FIGS. 2-5 are flowcharts that relate to rule induction using generative AI. FIGS. 2-3 are flowcharts of example operations that relate directly to rule induction using generative AI. FIGS. 4-5 relate to rule induction using generative AI, but less directly. FIGS. 2-3 are described with reference to a prompt builder as a more succinct reference to the rule induction prompt builder. FIGS. 4 and 5 are described with reference to a generative AI based rule induction system as the flowcharts encompass more than the prompt builder. The example operations are described with reference to the prompt builder and the generative AI based rule induction system for consistency with FIG. 1 and ease of understanding. The name chosen for the program code is not to be limiting on the claims. Structure and organization of a program can vary due to platform, programmer/architect preferences, programming language, etc. In addition, names of code units (programs, modules, methods, functions, etc.) can vary for the same reasons and can be arbitrary.

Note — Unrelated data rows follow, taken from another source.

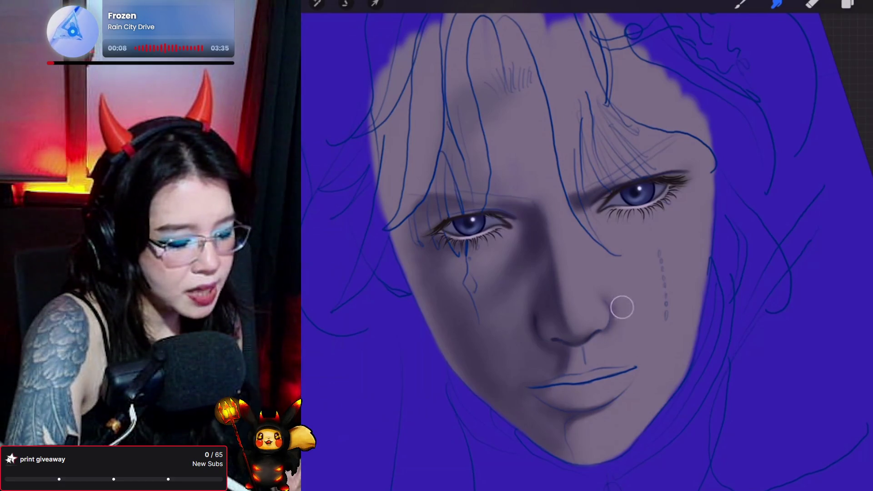
- Alternate between Brush and Smudge to paint and blend the shading around the nose
click(739, 3)
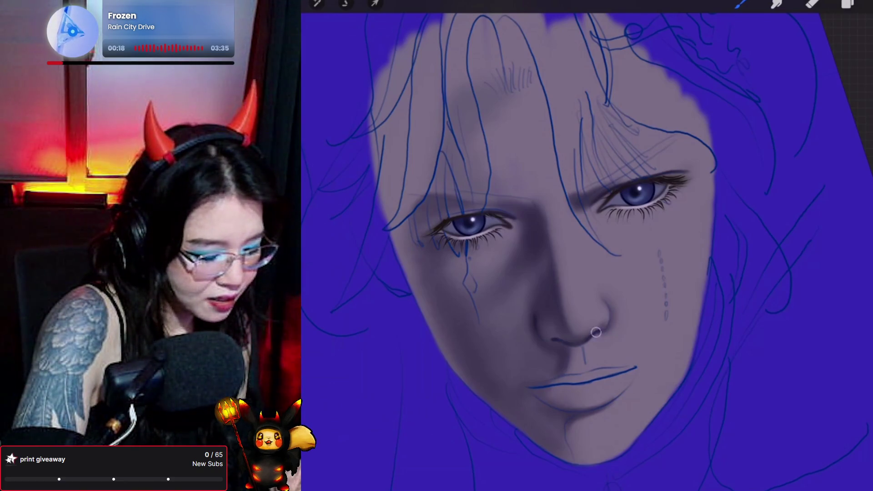
click(777, 3)
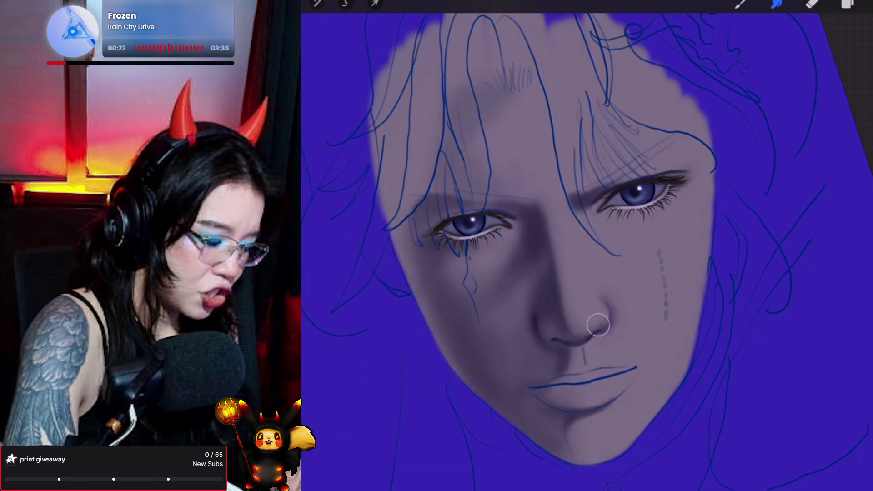
click(742, 3)
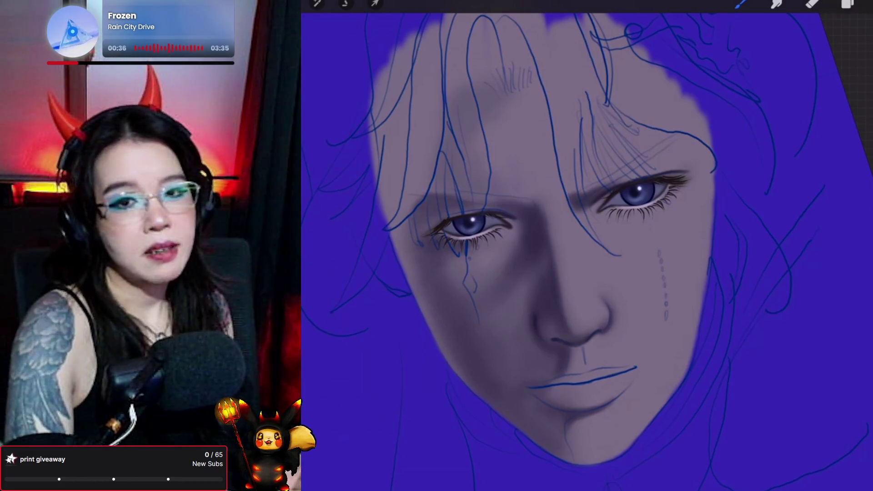
- Alternate Smudge and Brush to blend the shadow under the nose tip and philtrum, then view layers
key(s)
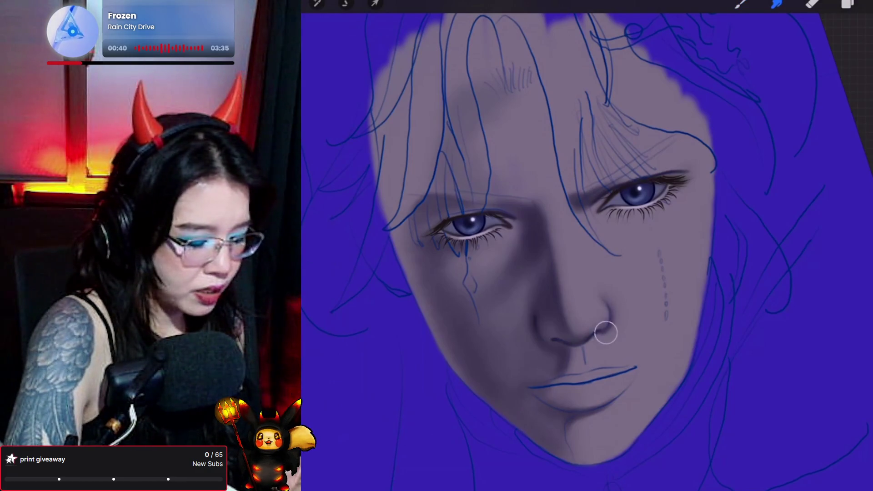
key(b)
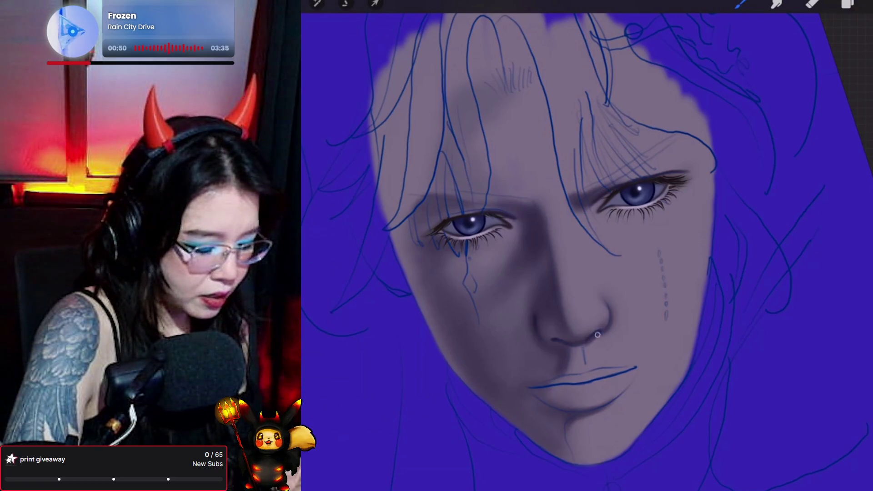
click(776, 4)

FIG. 2 is a flowchart of example operations for acquiring a cybersecurity rule-related query from a generative AI model. Acquisition of the query is driven by the prompt that is built. The rule induction parameters and task instructions to generate the query in the reference programming language and then translate the reference programming language query into the target programming language facilitate the high-quality of queries that can be generated from a generative AI model.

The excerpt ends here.